WORK INSTRUCTION: Rewrite the records below, changing every "chart" to "graph" and keeping everything else the same. Omit the pictures from your version.

[Chart-based quiz items]
══════

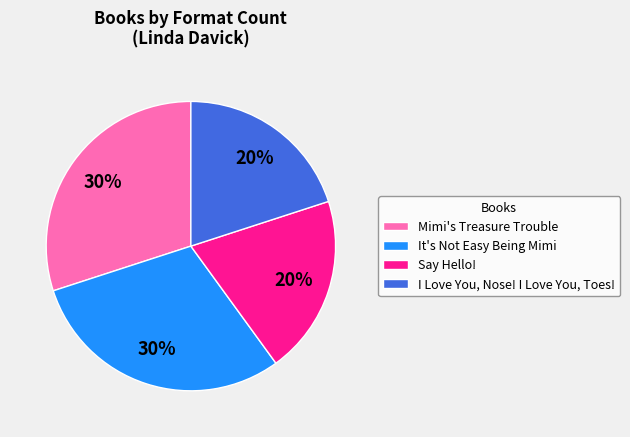

Between I Love You, Nose! I Love You, Toes! and Mimi's Treasure Trouble, which is larger?

Mimi's Treasure Trouble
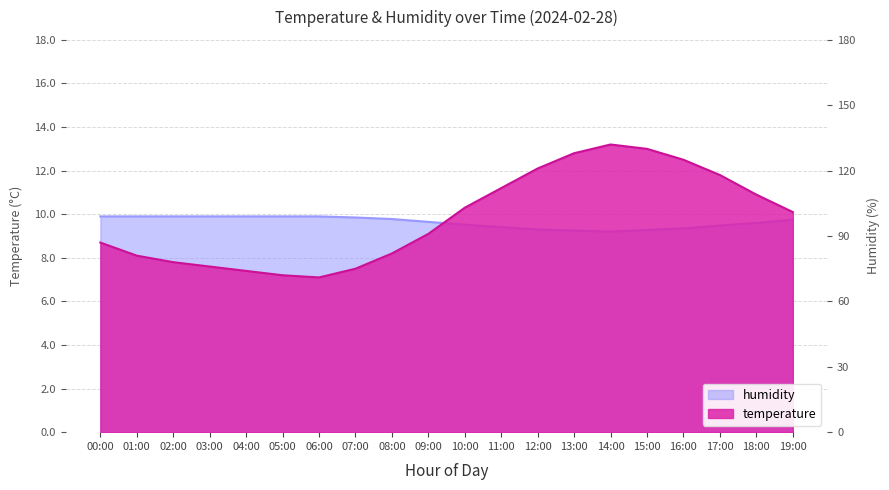

Count the number of categories in the chart.

20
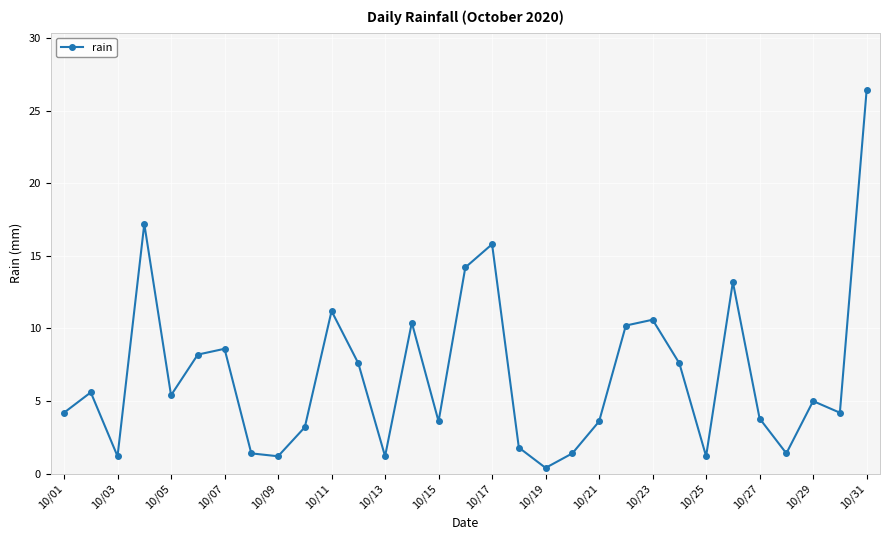

Reading left to right, list all the values displayed in this chart.

4.2	5.6	1.2	17.2	5.4	8.2	8.6	1.4	1.2	3.2	11.2	7.6	1.2	10.4	3.6	14.2	15.8	1.8	0.4	1.4	3.6	10.2	10.6	7.6	1.2	13.2	3.8	1.4	5.0	4.2	26.4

══════

EXERCISE ANSWER:
Between I Love You, Nose! I Love You, Toes! and Mimi's Treasure Trouble, which is larger?

Mimi's Treasure Trouble

Count the number of categories in the graph.

20

Reading left to right, list all the values displayed in this graph.

4.2	5.6	1.2	17.2	5.4	8.2	8.6	1.4	1.2	3.2	11.2	7.6	1.2	10.4	3.6	14.2	15.8	1.8	0.4	1.4	3.6	10.2	10.6	7.6	1.2	13.2	3.8	1.4	5.0	4.2	26.4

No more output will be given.